- Source document -
· · · · ·
Sunday 28 November 2010

Life in the fast lane

After a good few years of service we've finally retired the old Canister & Grape static site in favour of the blog you're reading now. We've also updated the look, getting rid of the 90's theme. It's almost like we know what we're doing. Almost.


Saturday 27 November 2010

Confessions of a Myopic Procrastinator, Part the Third

It's done!

There was much wailing and gnashing of teeth during the building, but all's well that ends well.

As you can see, the Gorger is all painted and based up now, and I think he's turned out OK, all things considered. Given his muscular definition, and the fact that he's a subterranean monster, I've tried for a high-contrast sallow-skinned look, with purplish shading and a sickly yellow tinge to the highlights.

In recognition of his vague resemblance to a certain star of 70's metal bands and reality television, I couldn't resist adding a little something to the base, viz, a decapitated bat. Here it is clutched in his right hand...

....and here's the bit he spat out.

So Ozzy's done and dusted - at long last!

So let's review the army so far;

  • Tyrant
  • Butcher
  • 6 Bulls
  • 4 Ironguts
  • and the Gorger.
I think we have enough characters for the moment, and I'm getting a bit sick of mucking about with metal, so let's have a change of pace.

A bunch of the little guys, a unit of Gnoblars, is next up. It'll do me good to see another regiment through to completion, so I'll make a start on the 40 or so of these I have stashed away. Although they're crap at fighting, get enough of them and they act as a sort of speed hump (or at least a rucked-up green carpet) for any more mobile enemies that might want to cause problems for the big lads. If they get steamrollered, who cares?
· · · · ·
- Tasks to complete -
1) According to the miniature-painting blog, why is a unit of Gnoblars the next project? Answer in one to three sentences.
2) Write the next part of the miniature-painting blog, picking up after its final sentence.
The items that follow have no connection to the miniature-painting blog.
· · · · ·
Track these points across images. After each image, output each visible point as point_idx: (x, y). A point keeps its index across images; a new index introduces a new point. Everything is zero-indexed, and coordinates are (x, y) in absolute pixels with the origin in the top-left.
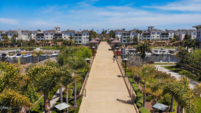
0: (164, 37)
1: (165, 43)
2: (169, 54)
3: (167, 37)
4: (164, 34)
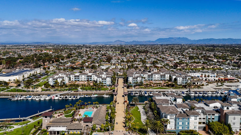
· · · · ·
- Your written answers -
1) The army already has enough characters for now, and the writer is tired of working with metal, so a change of pace is wanted. Finishing another regiment is also expected to be good for the writer. Although Gnoblars fight poorly, a large enough unit acts as a speed hump against mobile enemies that might threaten the bigger models.

2)
More later.

Sunday 21 November 2010

HOTT Elven Archers

These are a bunch of plastic elves I picked up for a song on eBay - GBP4.99 including shipping to be precise. I bought them to finish off my HOTT "Friends of the Wild Wood", as metal halfling miniatures are proving more than a little difficult to acquire.

Here's how they looked when they arrived. Fortunately there was not much in the way of existing paintwork. I've not seen white(ish) plastics from GW before? Were there ever that many made?

A couple of afternoons later and here is how they look now. Four stands of shooters, 2AP each.

I really must make myself a light box for taking photos as the lamp I use to paint is a very ordinary photographic tool indeed.

Anyway, that pretty much finishes this army off for the time being - 28 points or so now. I really enjoyed painting these and have been lurking about on eBay looking for more stuff to do a full Wood Elf army. This is almost certainly a BAD THING as I have two other HOTT armies sitting ready to go, one of which is High Elves anyway.

Part of what is tempting me is the fact I've finally managed to get my hands of a big bottle of Simple Green, sworn by many as the primo plastic mini paint stripping drop of choice. The thought of being able to pick up any old tat and give it new life is almost too much to be resisted. Will I manage to restrain myself? Only time will tell...


Confessions of a Myopic Procrastinator, Part 2.5 - Gorger in Progress

The Gorger proceeds apace, and what an ugly chap he is.

I'm actually feeling more optimistic, and have even given a little thought to dressing him up still further. Basic skin work is done, face roughed out, and assorted bones found and browned as a basecoat.

Here's the story so far;

I decided to give the right thumb a tweak so that he could clutch something in his hand, and I've added something to the base as well. What is it? Ah, that would be telling!

More later.

Monday 15 November 2010

Confessions of a Myopic Procrastinator, Part the Second: The Gorger

This has been one of the most difficult builds I've ever done. I said last time that this could take a while.

I chose to make the Gorger because he was of a manageable size, and filled a potentially useful slot in the potential Ogre Kingdoms army list. It was either him or the Slavegiant for the rare slot, and I have some big plans for the big guy; but he stayed in the box, and I went with the Gorger instead.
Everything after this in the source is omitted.